EXERCISE TASK: Using the thread on ConnectX-3 Pro SR-IOV, explain in one to three sentences how each of the two test flows was directed to a different network function.

DOCUMENT:
##########
Could different flows impact each other when using ConnectX-3 Pro SR-IOV?

I am currently using ConnectX-3 Pro, and enable SR-IOV with 12 VFs. I used 2 VFs, and each VF was bound to a Virtual Network Function (VNF). I sent 2 flows to the NIC, each flow with different destination mac address (went to different VNFs). I found 2 things that I could not understand:

  1. When I slowed down the processing of one VNF and made it experience packet loss, the other VNF also experienced packet loss.
  2. When I increased the traffic rate of one flow, and made it large enough to experience packet loss, the other flow also experienced packet loss.

I was wondering whether SR-IOV is not entirely virtualized. Could anyone help me understand how SR-IOV on Mellanox ConnectX-3 Pro NIC works? Thanks!

Hello Junzhi -

Please provide exactly:

  • OS version.
  • Mellanox NIC FW version.
  • MOFED/WINOF version.
  • The test commands you used.
  • The output you viewed.
  • How you servers are connected.
  • Any other pertinent information.
  • ETH or IB

Also, you may consider opening a case with support @ Mellanox: Contact NVIDIA Networks | NVIDIA

Thank you

~Steve

Hi Steve,

  • OS version is Ubuntu 18.04.1, Linux 4.15.0-43-generic
  • Mellanox NIC FW version is 2.42.5000
  • MOFED version is 4.4-2.0-7.0
  • I am using ETH

Here are details of my test:

I have two servers A and B. I set the number of VFs in server A to 12. I ran 2 network functions (X and Y) on A on different cores, each was bound to a VF. I ran a packet generator in server B, and sent traffic to server A through a switch (I have proved that the switch has no problem). The packet generator sent two flows, the destination mac address of the two flows are set to the mac address of the two VFs corresponding to the two network functions in server A. Furthermore, the network function can print the number of packets processed.
##########
RAW DATA:
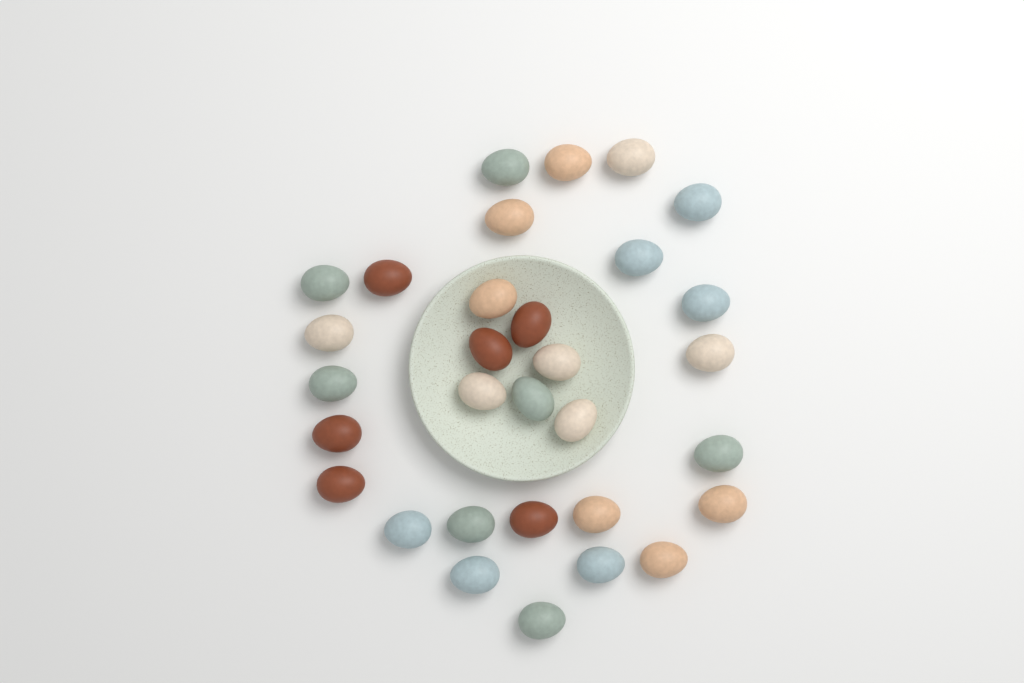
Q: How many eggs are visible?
##########
REPLY: The packet generator on server B set each flow's destination MAC address to the MAC address of one of the two VFs. Each VF was bound to its own network function on server A, so each flow went to a different one.